Gillian watched on, fighting down that urge to tell the other woman to back off. Cal teased her about it, that feral mother instinct, as he called it, but there were also occasions when he admitted he felt an insane urge to rip someone's throat out if it looked like they were going to hurt one of the boys.
Heather showed Gillian a new exercise for Owen's legs, to strengthen his muscles and to encourage him to use them and to help the wiring of his brain properly. While Heather worked Owens' chubby legs she asked about his apnoea. It was the number one topic of conversation with almost all of his doctors; aside from the hearing and sight specialists. At the end of the week Gillian uploaded the monitor's readings to yet another specialist clinic, who read through the data. They could tell which alarms were real and which were merely loose cord triggers. The length of the apnoea and bradycardia spells was analysed and how low Owen's heart rate had fallen to. Then they'd call and Gillian would have to go over each episode and discuss when the alarm happened, what Owen was doing at the time, what someone had to do to get him breathing again. Reliving those moments made Gillian feel uneasy, like if she paid too much attention to them they would garner more energy and multiply. All that information was then sent to Owen's doctor at the clinic. Last week there had been fifteen. This week just ten.
"He's making improvement," Heather noted.
"Yeah," Gillian agreed. And he was. He really was. He was doing great considering everything that could have gone wrong. They had gotten off lightly with his premature birth really.
"In a few years you won't even remember he had a few problems at all."
Now that sounded very optimistic.
"You'll be just like all the other boys and girls your age," Heather cooed at Owen. He returned a gummy grin and waved his arms and Gillian hoped that was true. "Has he rolled over yet?"
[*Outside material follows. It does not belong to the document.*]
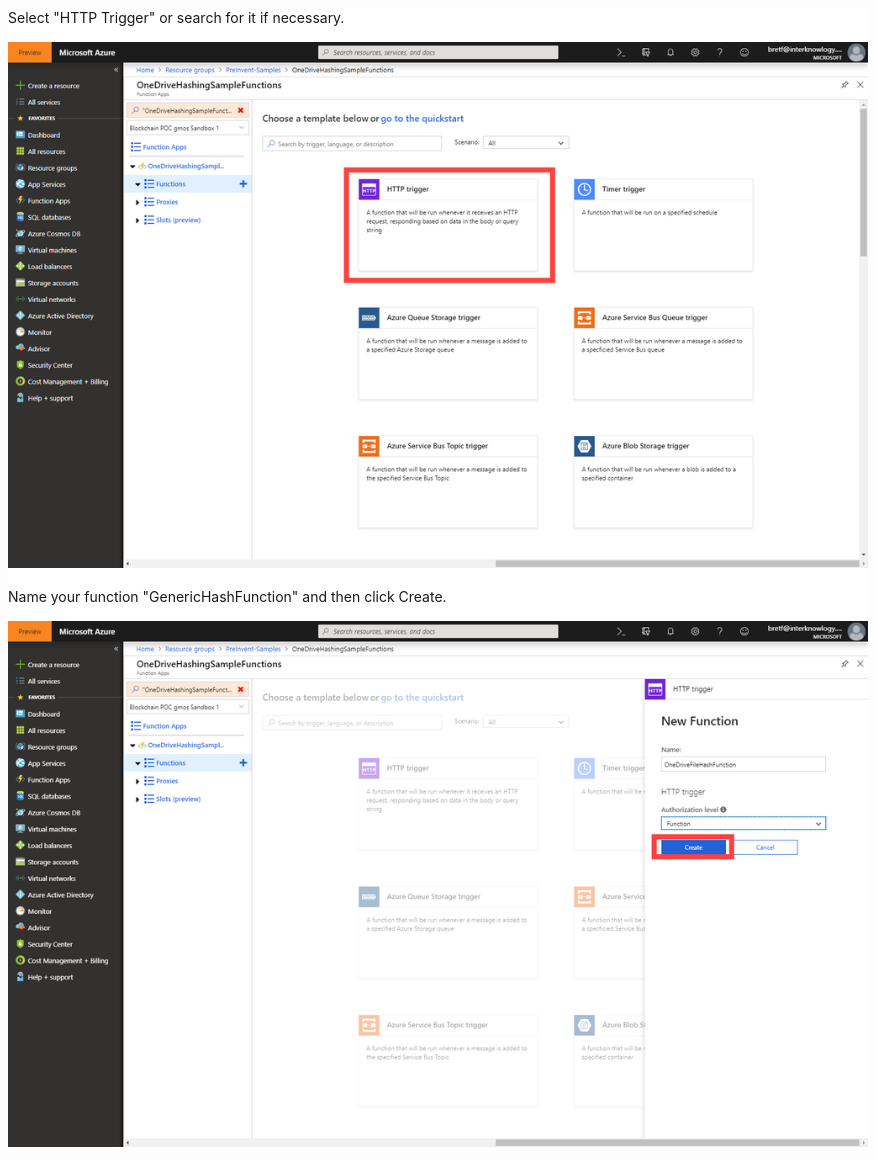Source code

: Select "HTTP Trigger" or search for it if necessary.

![d4fd330c1fdd498a998221345c2cec9c](.\media\d4fd330c1fdd498a998221345c2cec9c.png)

Name your function "GenericHashFunction" and then click Create.

![7784372871e44f31bb3db25ce6d29a08](.\media\7784372871e44f31bb3db25ce6d29a08.png)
"No," Gillian admitted and wondered if she should feel disappointed. She could hear Cal telling her she shouldn't be. Babies didn't follow time tables and schedules or books and with Owen it was going to be doubly interesting and hard to predict because his developmental age was to be taken from his due date, not his birth date. Didn't mean Gillian didn't hate having to say no, her son wasn't rolling over or holding up his head on his own yet, or don't worry, the crossed thing is normal, even if it looks incredibly bizarre... his eyes will go back to normal on their own... When Heather turned Owen over to his belly, he just lay there like a turtle flailing around on its back, except he was on his front. Of one thing Gillian was sure, when it came to her kids, she was more insecure than she had ever felt in her life.